Mon premier « client » s’appelle Matthieu. Il a 54 ans, le cheveu rare, la timidité galopante et le cœur en berne. « Je veux tomber amoureux, exige-t-il tout de go. Le problème, sur les sites de rencontre, c’est que toutes les femmes que je convoite ne me répondent jamais. » Profil de la chérie recherchée : la petite trentaine, habitant dans un rayon de 30 km maximum, blonde, belle, à forte poitrine. Pour l’originalité, on repassera. Matthieu a mis le paquet : il a pris « l’option luxe » auprès de mon employeur. Pour à peu près mille euros, Mathieu va être relooké et photographié, il disposera de profils percutants sur deux sites de rencontre et obtiendra trois rendez-vous – clés en main – avec de pulpeuses trentenaires blondes au bonnet C, voire D, vivant tout près de chez lui, et ce dans un délai de quelques jours. Pendant une semaine, je me ferai passer pour lui sur internet.

A notre première rencontre, je fais le tour de sa garde-robe et de sa personnalité. Niveau dressing, on ne va pas aller bien loin : quelques t-shirts achetés au supermarché, trois jeans qui lui font des fesses comme des montgolfières et une parka qui lui donne un air de zonard dépressif.
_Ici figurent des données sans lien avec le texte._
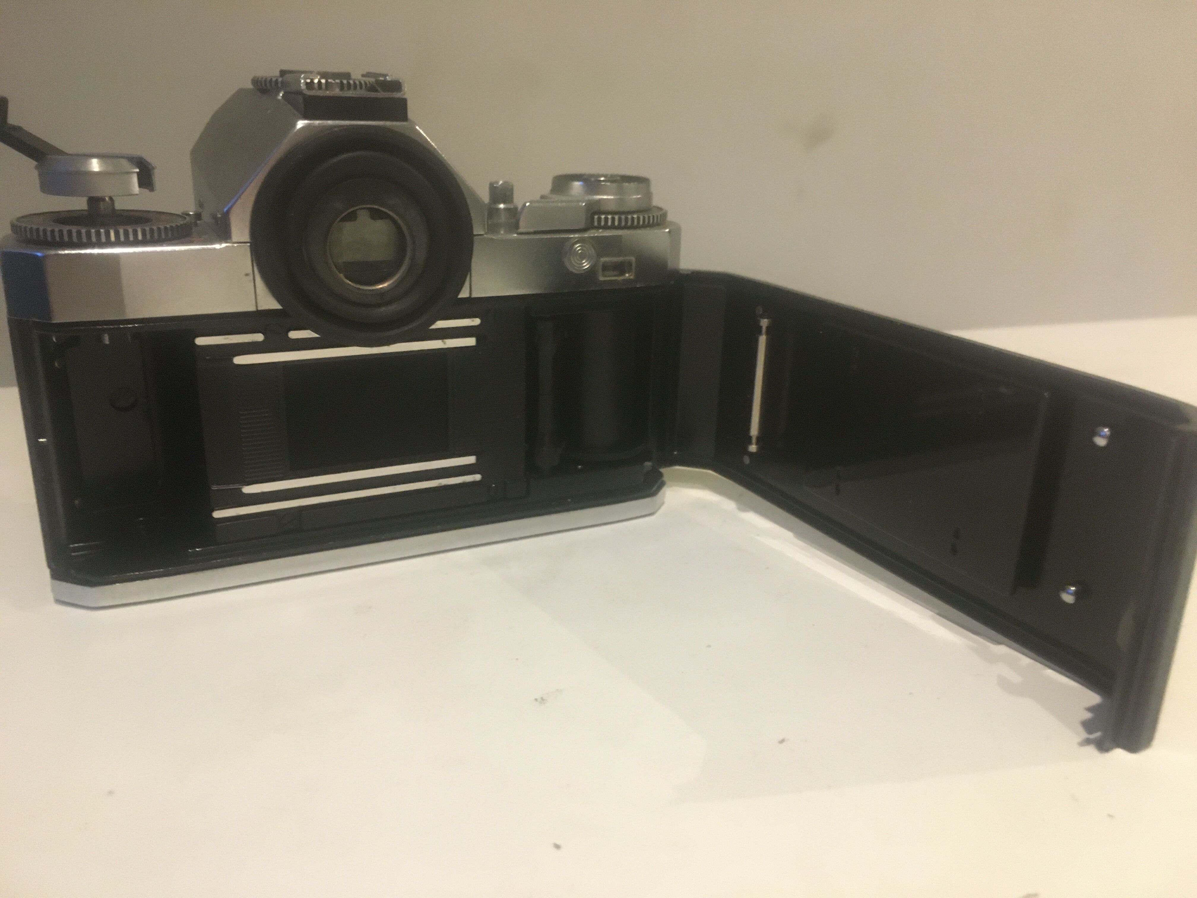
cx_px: 598
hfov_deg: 61.7
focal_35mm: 29
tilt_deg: -16.6
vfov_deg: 48.2
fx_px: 1003
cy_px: 449
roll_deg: +0.8
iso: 200
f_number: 2.2
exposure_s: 1/17
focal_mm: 4.15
Comme ses fringues, sa personnalité mériterait un sérieux toilettage : Matthieu est très aimable, mais un peu triste, un peu terne. Il n’a aucune passion. Il ne lit pas, il ne va pas au ciné, il ne fait aucun sport et il n’aime pas la musique. Il ne parle pas beaucoup, non plus. Et son job, très technique, ne fournit aucun sujet de conversation. Ça s’annonce ardu, comme première mission. Malgré tout, une séance de shopping plus tard, le photographe qui travaille avec moi fait des miracles. Les clichés sont splendides. À tel point que j’ai moi-même du mal à reconnaître « mon » Mathieu.
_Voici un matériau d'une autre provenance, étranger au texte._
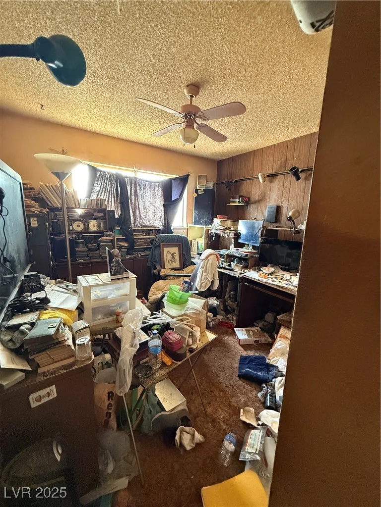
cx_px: 190
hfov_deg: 85.7
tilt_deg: -9.9
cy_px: 254
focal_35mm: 14
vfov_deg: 102.1
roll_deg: -3.2
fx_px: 205
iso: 1000
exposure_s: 1/60
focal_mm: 2.22
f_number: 2.2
Armée de ces nouvelles images, je m’attaque illico à la rédaction de son profil. Je choisis le pseudo « Antarès ». Comme l’étoile. Ça fait cultivé, ça peut faire rêver les filles et ce n’est pas pire que « BeauGos-54 ». « Antarès » a maintenant un visage. Reste à lui inventer une vie. Sur internet, Mathieu devient charmant. Passionnant. Il a visité le Vietnam, il a été animateur radio et il lui arrive de faire du bénévolat à Madagascar. Question études, il est autodidacte, curieux de tout. Bien sûr, il admire Desproges. Forcément, il est tendre et – non, vraiment – il ne recherche pas « un plan cul ». Les profils sont prêts. J’aiguise mon clavier et me mets à déambuler dans les méandres des photos de profil féminins. Léa ? Trop brune. Charlotte ? Trop vieille. MimiDeNivelles ? Trop vulgaire. Assez vite, je sélectionne une petite dizaine de femmes, et je prends grand soin de vérifier la date d’inscription de la miss sur le site de drague car plus la date d’inscription est ancienne, plus la dame en question a un risque d’être désespérée. Je me sens comme un Machiavel de l’amour, un Cupidon sans scrupules.

En une semaine, il me faut obtenir trois rendez-vous, pour Matthieu. Le timing est serré et je suis novice. Du matin au soir, toutes mes journées sont utilisées en parlottes interminables avec des inconnues. Et avec des inconnus aussi. Oui car, entre-temps, on m’a confié trois autres contrats et je drague, pêle-mêle, pour une Ariane helvète expatriée de 67 ans, pour une Élodie liégeoise ultratimide, et pour un Kevin trentenaire exigeant une « petite femme mignonne et pas trop grande gueule ». Il s’agit de ne pas s’emmêler les pinceaux. De se souvenir de qui aime quoi. De ne pas écrire au féminin quand je drague pour un homme et vice-versa. Dans tout ce mic-mac, je n’ai plus une minute à moi.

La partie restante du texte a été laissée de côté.